> [SET PROBLEM]: Word for word, print each line of the listing below; pictures stay out.

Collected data

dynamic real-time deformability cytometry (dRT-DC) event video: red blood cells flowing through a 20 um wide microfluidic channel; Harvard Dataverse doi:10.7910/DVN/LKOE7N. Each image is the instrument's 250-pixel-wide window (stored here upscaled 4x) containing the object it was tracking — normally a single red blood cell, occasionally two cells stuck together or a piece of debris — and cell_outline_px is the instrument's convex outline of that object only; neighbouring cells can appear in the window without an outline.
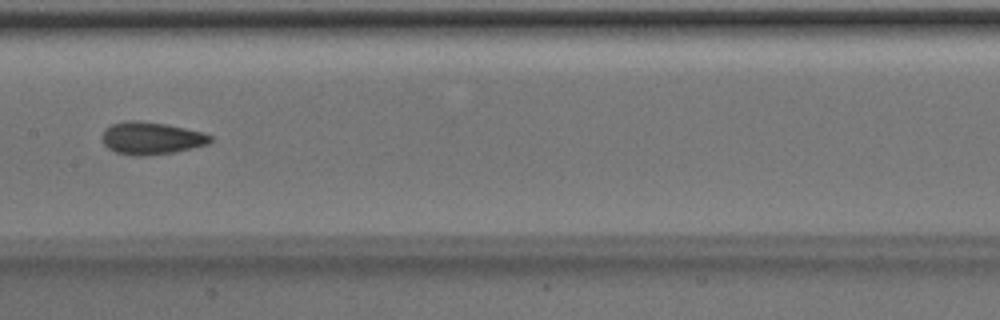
{"species": "Egyptian fruit bat (a non-hibernating species)", "species_latin": "Rousettus aegyptiacus", "temperature_condition": "room temperature", "stored_images_in_passage": 7, "camera_frame_rate_fps": 3000, "um_per_image_px": 0.085, "animal": {"sex": "male"}, "frame": {"image": 1, "passage_image": 7, "time_ms": 2.0, "image_size_px": [1000, 320], "cell_outline_px": [[212, 140], [208, 144], [192, 148], [172, 152], [148, 156], [132, 156], [116, 152], [108, 148], [104, 144], [104, 128], [112, 124], [124, 120], [140, 120], [164, 124], [204, 132], [212, 136]], "centroid_in_image_um": [12.86, 11.74], "position_along_channel_um": 194.5, "area_um2": 20.46}}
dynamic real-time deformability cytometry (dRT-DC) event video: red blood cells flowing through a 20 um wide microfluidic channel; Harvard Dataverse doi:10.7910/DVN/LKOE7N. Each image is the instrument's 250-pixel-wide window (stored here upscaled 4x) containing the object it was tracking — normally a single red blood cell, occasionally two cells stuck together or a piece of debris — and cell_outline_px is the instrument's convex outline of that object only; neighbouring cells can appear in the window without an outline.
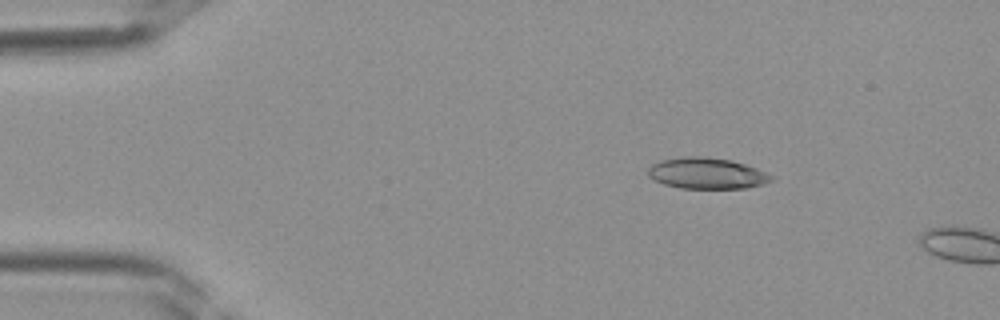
{"species": "Egyptian fruit bat (a non-hibernating species)", "species_latin": "Rousettus aegyptiacus", "temperature_condition": "room temperature", "stored_images_in_passage": 4, "camera_frame_rate_fps": 3000, "um_per_image_px": 0.085, "frame": {"image": 1, "passage_image": 2, "time_ms": 0.333, "image_size_px": [1000, 320], "cell_outline_px": [[776, 180], [748, 188], [680, 188], [664, 184], [648, 176], [648, 168], [652, 164], [660, 160], [680, 156], [704, 156], [732, 160], [756, 168], [776, 176]], "centroid_in_image_um": [60.11, 14.72], "position_along_channel_um": 24.9, "area_um2": 22.6}}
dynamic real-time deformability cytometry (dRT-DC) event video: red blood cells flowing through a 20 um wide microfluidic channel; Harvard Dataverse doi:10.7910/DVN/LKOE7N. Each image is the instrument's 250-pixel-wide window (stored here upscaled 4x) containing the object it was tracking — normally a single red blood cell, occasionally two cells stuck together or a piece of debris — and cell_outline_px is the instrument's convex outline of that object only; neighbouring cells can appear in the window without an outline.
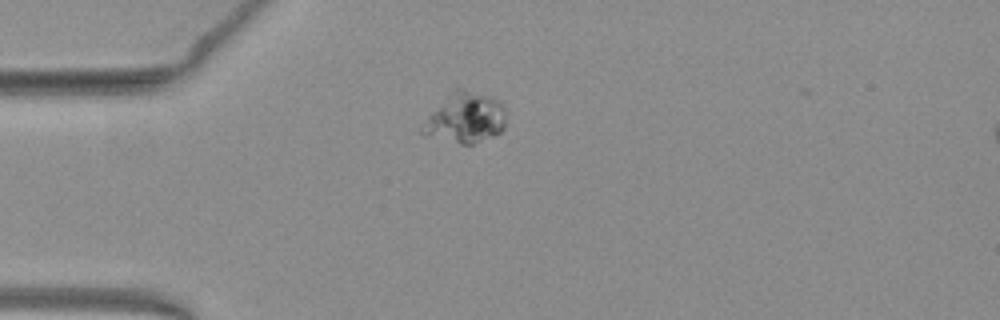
{"species": "common noctule bat (a hibernating species)", "species_latin": "Nyctalus noctula", "temperature_condition": "warm", "stored_images_in_passage": 42, "camera_frame_rate_fps": 3000, "um_per_image_px": 0.085, "animal": {"sex": "female", "body_mass_g": 19.3, "forearm_length_mm": 54.1}, "frame": {"image": 1, "passage_image": 2, "time_ms": 0.333, "image_size_px": [1000, 320], "cell_outline_px": [[504, 128], [500, 132], [492, 136], [472, 144], [460, 144], [424, 136], [420, 132], [420, 128], [428, 116], [456, 88], [464, 88], [492, 96], [500, 100], [504, 104]], "centroid_in_image_um": [39.55, 10.02], "position_along_channel_um": 45.4, "area_um2": 24.51}}
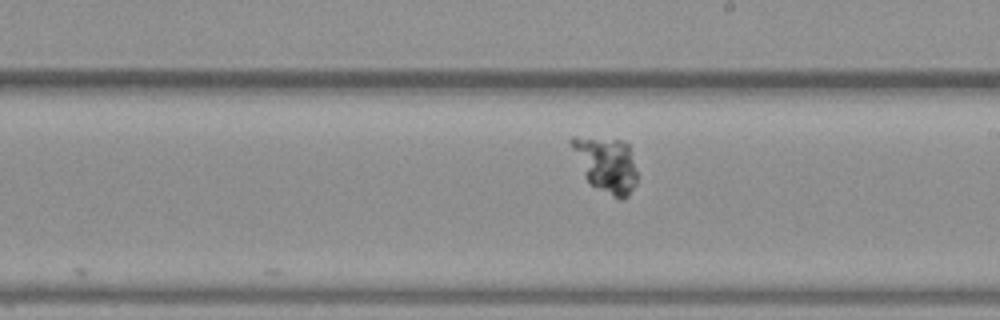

> [WRITTEN SOLUTION]:
dynamic real-time deformability cytometry (dRT-DC) event video: red blood cells flowing through a 20 um wide microfluidic channel; Harvard Dataverse doi:10.7910/DVN/LKOE7N. Each image is the instrument's 250-pixel-wide window (stored here upscaled 4x) containing the object it was tracking — normally a single red blood cell, occasionally two cells stuck together or a piece of debris — and cell_outline_px is the instrument's convex outline of that object only; neighbouring cells can appear in the window without an outline.
{"species": "Egyptian fruit bat (a non-hibernating species)", "species_latin": "Rousettus aegyptiacus", "temperature_condition": "room temperature", "stored_images_in_passage": 7, "camera_frame_rate_fps": 3000, "um_per_image_px": 0.085, "animal": {"sex": "male"}, "frame": {"image": 1, "passage_image": 7, "time_ms": 2.0, "image_size_px": [1000, 320], "cell_outline_px": [[212, 140], [208, 144], [192, 148], [172, 152], [148, 156], [132, 156], [116, 152], [108, 148], [104, 144], [104, 128], [112, 124], [124, 120], [140, 120], [164, 124], [204, 132], [212, 136]], "centroid_in_image_um": [12.86, 11.74], "position_along_channel_um": 194.5, "area_um2": 20.46}}
dynamic real-time deformability cytometry (dRT-DC) event video: red blood cells flowing through a 20 um wide microfluidic channel; Harvard Dataverse doi:10.7910/DVN/LKOE7N. Each image is the instrument's 250-pixel-wide window (stored here upscaled 4x) containing the object it was tracking — normally a single red blood cell, occasionally two cells stuck together or a piece of debris — and cell_outline_px is the instrument's convex outline of that object only; neighbouring cells can appear in the window without an outline.
{"species": "Egyptian fruit bat (a non-hibernating species)", "species_latin": "Rousettus aegyptiacus", "temperature_condition": "room temperature", "stored_images_in_passage": 4, "camera_frame_rate_fps": 3000, "um_per_image_px": 0.085, "frame": {"image": 1, "passage_image": 2, "time_ms": 0.333, "image_size_px": [1000, 320], "cell_outline_px": [[776, 180], [748, 188], [680, 188], [664, 184], [648, 176], [648, 168], [652, 164], [660, 160], [680, 156], [704, 156], [732, 160], [756, 168], [776, 176]], "centroid_in_image_um": [60.11, 14.72], "position_along_channel_um": 24.9, "area_um2": 22.6}}
dynamic real-time deformability cytometry (dRT-DC) event video: red blood cells flowing through a 20 um wide microfluidic channel; Harvard Dataverse doi:10.7910/DVN/LKOE7N. Each image is the instrument's 250-pixel-wide window (stored here upscaled 4x) containing the object it was tracking — normally a single red blood cell, occasionally two cells stuck together or a piece of debris — and cell_outline_px is the instrument's convex outline of that object only; neighbouring cells can appear in the window without an outline.
{"species": "common noctule bat (a hibernating species)", "species_latin": "Nyctalus noctula", "temperature_condition": "warm", "stored_images_in_passage": 42, "camera_frame_rate_fps": 3000, "um_per_image_px": 0.085, "animal": {"sex": "female", "body_mass_g": 19.3, "forearm_length_mm": 54.1}, "frame": {"image": 1, "passage_image": 2, "time_ms": 0.333, "image_size_px": [1000, 320], "cell_outline_px": [[504, 128], [500, 132], [492, 136], [472, 144], [460, 144], [424, 136], [420, 132], [420, 128], [428, 116], [456, 88], [464, 88], [492, 96], [500, 100], [504, 104]], "centroid_in_image_um": [39.55, 10.02], "position_along_channel_um": 45.4, "area_um2": 24.51}}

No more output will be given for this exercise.